Anstatt ausgewogen über politische Debatten zu berichten, beherrschten Formfragen die Mediendiskurse, schreiben die Wissenschaftler der Universität Zürich in der am Freitag in Bern veröffentlichten Studie. Die Informationsmedien vernachlässigten ihre Funktion, die Bürgerinnen und Bürger über das politische Geschehen aufzuklären.
Ein gutes Beispiel sei die Minarettinitiative vom vergangenen Herbst: Obwohl die Mehrheit der Schweizer Parteien gegen das Minarettverbot waren, beherrschten die Befürworter die mediale Debatte. «PR-Aktionen wie das Minarettplakat erreichten intensive mediale Berichterstattung», heisst es im erschienen Jahrbuch.

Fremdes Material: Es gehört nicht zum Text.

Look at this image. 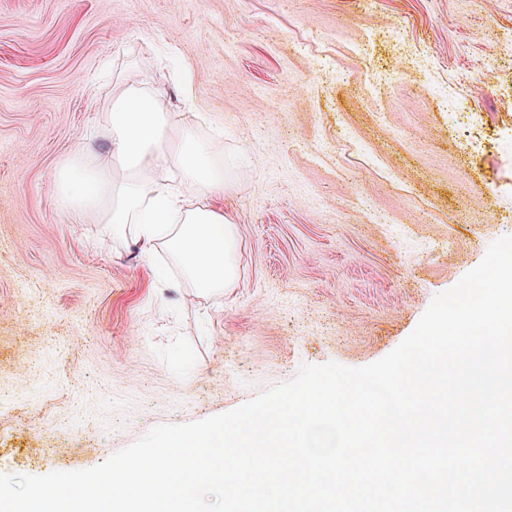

Negative Entwicklung geht weiter
Co-Autor Mark Eisenegger bemängelte in diesem Zusammenhang auch, dass in den letzten Monaten wenige Topthemen aus dem Softbereich wie der Hausarrest von Regisseur Roman Polanski oder das Privatleben des Zürcher Clubbesitzers Carl Hirschmann die Medien beherrschten. «Auf der anderen Seite geraten internationale Probleme immer mehr aus dem Blickfeld», sagte Eisenegger.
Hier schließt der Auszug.